▸ **ACTIVITY**:
From the data below, copy each line that includes the word "lines".

Saved data entries

--- START ---

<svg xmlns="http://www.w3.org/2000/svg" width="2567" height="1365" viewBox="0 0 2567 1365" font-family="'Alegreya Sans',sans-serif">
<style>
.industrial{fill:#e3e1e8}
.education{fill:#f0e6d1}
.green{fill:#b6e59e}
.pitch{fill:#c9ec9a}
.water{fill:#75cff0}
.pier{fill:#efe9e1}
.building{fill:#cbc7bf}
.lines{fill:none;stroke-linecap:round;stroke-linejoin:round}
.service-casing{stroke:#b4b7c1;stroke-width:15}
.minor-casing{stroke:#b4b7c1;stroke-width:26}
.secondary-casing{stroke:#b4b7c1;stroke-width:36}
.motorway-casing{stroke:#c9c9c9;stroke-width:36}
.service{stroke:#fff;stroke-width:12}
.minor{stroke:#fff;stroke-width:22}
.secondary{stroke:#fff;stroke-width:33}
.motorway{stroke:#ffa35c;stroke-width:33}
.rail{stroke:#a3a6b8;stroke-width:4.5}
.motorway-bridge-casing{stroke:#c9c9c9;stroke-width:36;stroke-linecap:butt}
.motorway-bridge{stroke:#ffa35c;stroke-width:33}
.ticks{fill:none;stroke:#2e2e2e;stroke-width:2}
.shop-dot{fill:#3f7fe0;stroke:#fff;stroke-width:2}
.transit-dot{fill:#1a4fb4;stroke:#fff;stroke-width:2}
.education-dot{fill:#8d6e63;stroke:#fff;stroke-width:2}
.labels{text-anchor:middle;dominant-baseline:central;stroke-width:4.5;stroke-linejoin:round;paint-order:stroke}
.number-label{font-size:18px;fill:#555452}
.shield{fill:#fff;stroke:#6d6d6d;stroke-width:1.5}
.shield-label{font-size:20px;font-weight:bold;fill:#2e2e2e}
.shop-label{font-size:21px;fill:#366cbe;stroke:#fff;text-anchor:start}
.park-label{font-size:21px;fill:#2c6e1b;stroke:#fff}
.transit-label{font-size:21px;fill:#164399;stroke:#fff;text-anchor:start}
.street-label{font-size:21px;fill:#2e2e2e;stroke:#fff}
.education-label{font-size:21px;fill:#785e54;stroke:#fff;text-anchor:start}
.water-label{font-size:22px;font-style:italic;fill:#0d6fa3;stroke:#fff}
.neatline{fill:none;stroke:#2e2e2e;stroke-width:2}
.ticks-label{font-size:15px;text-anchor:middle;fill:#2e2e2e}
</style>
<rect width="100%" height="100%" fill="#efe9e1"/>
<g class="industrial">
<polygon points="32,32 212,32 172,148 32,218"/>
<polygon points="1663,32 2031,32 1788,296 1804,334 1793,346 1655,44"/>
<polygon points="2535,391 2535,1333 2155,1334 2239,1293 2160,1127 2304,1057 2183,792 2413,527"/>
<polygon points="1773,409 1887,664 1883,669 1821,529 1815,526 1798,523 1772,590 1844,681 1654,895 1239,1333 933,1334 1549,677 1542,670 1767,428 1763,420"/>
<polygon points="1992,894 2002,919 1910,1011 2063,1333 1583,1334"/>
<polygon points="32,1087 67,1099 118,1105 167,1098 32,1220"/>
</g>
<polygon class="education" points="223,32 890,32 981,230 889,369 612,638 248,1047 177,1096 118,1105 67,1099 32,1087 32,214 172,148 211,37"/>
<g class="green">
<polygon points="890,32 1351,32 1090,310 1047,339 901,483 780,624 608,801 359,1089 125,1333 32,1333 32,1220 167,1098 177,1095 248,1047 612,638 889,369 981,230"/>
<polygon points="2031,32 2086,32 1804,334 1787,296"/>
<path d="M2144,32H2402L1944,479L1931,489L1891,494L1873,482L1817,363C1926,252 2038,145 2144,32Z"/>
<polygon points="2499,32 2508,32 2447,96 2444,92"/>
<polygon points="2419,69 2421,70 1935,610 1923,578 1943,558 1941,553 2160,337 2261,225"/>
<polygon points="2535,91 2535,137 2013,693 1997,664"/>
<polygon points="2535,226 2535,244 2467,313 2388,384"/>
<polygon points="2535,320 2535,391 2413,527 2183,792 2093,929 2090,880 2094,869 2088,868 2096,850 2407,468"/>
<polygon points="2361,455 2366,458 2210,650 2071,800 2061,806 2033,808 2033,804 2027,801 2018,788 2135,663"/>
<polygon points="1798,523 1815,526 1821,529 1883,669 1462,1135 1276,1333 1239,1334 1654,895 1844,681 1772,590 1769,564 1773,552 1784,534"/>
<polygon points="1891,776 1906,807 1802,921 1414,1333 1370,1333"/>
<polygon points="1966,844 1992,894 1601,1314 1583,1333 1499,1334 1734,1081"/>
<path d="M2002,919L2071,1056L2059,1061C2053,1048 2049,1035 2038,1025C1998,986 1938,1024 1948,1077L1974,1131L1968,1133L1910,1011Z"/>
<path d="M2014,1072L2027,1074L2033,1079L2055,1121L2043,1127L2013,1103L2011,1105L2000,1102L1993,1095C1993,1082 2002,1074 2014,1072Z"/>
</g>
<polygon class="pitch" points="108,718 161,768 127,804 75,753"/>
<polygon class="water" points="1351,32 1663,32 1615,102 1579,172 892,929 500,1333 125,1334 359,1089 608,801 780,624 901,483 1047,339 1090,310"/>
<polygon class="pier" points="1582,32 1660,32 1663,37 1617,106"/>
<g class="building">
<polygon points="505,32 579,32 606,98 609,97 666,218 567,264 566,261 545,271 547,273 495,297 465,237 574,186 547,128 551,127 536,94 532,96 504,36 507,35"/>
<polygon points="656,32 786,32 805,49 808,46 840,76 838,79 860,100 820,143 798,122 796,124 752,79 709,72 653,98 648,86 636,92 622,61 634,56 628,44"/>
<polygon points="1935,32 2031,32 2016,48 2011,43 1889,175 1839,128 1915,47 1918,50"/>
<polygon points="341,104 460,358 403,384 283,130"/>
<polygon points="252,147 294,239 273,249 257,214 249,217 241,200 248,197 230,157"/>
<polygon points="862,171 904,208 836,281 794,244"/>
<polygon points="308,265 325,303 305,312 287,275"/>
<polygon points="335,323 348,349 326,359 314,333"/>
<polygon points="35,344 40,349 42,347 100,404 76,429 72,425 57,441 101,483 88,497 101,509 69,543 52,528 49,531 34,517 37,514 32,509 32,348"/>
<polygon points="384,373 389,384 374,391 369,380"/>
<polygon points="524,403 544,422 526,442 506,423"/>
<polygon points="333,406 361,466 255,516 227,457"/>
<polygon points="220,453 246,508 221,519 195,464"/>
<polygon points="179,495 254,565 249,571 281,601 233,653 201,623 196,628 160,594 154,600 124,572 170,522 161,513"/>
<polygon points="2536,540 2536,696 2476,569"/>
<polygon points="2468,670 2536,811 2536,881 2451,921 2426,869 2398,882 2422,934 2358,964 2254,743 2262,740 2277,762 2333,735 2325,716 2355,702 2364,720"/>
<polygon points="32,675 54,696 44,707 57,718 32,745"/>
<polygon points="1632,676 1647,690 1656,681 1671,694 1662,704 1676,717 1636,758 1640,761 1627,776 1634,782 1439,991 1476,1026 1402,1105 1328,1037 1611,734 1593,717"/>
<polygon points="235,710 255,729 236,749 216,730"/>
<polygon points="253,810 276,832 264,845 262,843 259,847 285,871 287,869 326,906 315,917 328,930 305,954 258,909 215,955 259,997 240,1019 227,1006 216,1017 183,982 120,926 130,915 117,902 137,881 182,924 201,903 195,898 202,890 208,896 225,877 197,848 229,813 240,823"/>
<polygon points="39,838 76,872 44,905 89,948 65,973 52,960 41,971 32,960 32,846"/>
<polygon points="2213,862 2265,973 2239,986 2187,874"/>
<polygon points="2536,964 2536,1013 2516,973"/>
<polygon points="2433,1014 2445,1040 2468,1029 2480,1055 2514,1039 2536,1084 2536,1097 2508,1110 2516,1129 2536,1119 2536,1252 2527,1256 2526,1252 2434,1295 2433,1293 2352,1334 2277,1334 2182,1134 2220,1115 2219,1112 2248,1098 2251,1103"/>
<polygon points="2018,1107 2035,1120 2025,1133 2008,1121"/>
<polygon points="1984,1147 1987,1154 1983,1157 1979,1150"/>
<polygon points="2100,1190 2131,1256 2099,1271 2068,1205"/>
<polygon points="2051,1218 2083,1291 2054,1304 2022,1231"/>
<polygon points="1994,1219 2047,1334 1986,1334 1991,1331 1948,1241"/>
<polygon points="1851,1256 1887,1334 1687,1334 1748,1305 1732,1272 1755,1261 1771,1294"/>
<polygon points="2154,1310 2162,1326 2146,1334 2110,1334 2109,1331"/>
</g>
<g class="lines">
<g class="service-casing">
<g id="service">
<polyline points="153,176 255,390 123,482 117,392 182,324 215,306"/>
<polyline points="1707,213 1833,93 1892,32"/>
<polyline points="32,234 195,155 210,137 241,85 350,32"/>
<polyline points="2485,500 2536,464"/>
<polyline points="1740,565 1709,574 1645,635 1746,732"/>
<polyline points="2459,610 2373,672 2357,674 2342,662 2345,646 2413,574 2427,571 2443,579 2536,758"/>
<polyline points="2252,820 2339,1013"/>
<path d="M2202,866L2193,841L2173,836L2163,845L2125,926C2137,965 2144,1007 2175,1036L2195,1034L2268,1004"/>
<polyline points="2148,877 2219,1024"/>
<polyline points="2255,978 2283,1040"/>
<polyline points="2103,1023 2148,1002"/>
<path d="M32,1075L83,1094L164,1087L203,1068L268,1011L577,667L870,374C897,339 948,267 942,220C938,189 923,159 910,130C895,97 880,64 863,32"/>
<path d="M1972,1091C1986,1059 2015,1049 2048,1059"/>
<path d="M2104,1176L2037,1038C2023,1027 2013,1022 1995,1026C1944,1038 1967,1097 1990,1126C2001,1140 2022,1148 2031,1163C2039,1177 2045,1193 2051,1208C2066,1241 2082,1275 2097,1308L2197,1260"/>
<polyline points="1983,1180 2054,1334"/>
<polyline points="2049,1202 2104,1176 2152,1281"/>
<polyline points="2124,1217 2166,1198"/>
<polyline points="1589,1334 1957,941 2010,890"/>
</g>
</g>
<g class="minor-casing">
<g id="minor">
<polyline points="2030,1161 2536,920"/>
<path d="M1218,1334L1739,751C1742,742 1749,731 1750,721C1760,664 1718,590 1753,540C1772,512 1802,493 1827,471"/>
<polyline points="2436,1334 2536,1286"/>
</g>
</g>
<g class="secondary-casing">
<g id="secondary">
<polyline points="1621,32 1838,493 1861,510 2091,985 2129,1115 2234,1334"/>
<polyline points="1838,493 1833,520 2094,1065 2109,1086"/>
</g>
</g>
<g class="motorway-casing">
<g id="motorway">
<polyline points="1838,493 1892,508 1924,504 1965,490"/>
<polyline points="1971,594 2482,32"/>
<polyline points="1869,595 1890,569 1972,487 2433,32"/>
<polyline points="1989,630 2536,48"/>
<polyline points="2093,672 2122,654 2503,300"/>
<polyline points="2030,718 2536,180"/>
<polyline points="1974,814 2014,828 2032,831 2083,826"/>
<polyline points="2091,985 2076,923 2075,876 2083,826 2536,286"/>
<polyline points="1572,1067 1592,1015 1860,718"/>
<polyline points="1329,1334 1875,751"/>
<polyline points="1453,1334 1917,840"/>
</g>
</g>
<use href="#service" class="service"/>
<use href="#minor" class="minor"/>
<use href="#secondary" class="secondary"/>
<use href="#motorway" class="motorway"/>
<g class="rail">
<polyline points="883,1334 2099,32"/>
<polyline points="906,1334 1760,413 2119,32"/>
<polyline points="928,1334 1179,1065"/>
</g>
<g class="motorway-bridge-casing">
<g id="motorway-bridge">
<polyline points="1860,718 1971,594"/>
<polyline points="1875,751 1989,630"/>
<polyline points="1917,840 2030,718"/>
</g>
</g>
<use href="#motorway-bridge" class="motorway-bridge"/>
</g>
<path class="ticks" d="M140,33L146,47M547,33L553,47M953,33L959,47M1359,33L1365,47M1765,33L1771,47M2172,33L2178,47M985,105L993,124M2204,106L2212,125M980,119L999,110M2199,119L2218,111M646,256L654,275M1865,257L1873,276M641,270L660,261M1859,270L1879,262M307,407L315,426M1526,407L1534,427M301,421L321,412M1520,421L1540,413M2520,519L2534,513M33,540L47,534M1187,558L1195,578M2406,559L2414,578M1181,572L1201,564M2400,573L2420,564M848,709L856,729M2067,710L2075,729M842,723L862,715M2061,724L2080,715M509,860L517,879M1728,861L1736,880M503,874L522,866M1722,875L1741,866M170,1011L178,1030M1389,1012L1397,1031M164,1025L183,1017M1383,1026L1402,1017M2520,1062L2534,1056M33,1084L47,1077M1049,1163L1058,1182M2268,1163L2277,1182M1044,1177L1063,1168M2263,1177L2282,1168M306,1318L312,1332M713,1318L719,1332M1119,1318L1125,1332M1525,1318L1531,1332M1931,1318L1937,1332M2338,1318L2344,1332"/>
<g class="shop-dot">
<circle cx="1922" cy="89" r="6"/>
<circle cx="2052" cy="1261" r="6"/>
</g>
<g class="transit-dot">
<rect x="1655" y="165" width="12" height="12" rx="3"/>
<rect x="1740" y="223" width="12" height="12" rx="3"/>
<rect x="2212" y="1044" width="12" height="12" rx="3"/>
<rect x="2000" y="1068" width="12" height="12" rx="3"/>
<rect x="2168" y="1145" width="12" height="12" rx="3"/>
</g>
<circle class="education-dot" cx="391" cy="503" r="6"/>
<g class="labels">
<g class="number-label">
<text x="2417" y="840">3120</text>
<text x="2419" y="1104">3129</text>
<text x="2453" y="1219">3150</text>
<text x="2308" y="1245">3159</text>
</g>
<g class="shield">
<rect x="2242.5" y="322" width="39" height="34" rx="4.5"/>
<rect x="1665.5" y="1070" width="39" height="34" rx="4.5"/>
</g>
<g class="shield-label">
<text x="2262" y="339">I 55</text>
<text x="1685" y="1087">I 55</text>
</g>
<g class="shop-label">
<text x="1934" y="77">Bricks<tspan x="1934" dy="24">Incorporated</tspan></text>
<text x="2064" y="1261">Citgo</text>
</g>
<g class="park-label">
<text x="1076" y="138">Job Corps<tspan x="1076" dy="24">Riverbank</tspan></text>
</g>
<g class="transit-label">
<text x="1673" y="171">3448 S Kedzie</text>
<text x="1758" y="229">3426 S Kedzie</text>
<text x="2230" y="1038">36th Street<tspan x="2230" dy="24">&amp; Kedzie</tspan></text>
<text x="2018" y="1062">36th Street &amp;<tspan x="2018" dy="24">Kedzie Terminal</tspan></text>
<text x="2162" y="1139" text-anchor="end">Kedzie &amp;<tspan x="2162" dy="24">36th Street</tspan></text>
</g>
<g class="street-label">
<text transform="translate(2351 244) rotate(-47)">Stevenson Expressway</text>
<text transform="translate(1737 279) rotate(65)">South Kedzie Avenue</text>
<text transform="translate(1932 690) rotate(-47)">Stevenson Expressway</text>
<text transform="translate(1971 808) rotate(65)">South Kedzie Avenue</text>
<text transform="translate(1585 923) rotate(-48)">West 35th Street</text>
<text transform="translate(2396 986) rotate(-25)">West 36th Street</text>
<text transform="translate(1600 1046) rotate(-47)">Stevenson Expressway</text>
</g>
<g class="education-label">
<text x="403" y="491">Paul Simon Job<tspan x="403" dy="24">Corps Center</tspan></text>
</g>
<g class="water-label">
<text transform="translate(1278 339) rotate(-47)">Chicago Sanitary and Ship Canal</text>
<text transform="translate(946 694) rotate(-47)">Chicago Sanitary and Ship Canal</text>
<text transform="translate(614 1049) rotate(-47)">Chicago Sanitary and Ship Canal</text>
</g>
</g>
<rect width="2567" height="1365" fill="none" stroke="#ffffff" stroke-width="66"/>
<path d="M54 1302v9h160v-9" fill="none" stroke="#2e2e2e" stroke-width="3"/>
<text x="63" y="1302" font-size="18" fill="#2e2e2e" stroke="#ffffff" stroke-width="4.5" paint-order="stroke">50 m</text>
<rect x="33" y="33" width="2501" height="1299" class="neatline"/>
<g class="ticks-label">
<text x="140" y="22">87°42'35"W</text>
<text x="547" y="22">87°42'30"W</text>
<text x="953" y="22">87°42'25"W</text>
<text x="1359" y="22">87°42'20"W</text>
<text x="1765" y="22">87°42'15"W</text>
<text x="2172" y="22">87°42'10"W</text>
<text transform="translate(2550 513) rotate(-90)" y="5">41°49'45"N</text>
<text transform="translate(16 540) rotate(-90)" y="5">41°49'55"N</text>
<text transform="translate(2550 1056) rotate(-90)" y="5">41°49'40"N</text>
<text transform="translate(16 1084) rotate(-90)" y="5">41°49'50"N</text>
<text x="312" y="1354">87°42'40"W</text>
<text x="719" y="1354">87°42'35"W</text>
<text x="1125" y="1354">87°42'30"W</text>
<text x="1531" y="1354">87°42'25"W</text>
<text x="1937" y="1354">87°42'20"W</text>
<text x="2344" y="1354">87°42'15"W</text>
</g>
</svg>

--- END ---

▸ **RESULT FOR THIS TASK**:
.lines{fill:none;stroke-linecap:round;stroke-linejoin:round}
<g class="lines">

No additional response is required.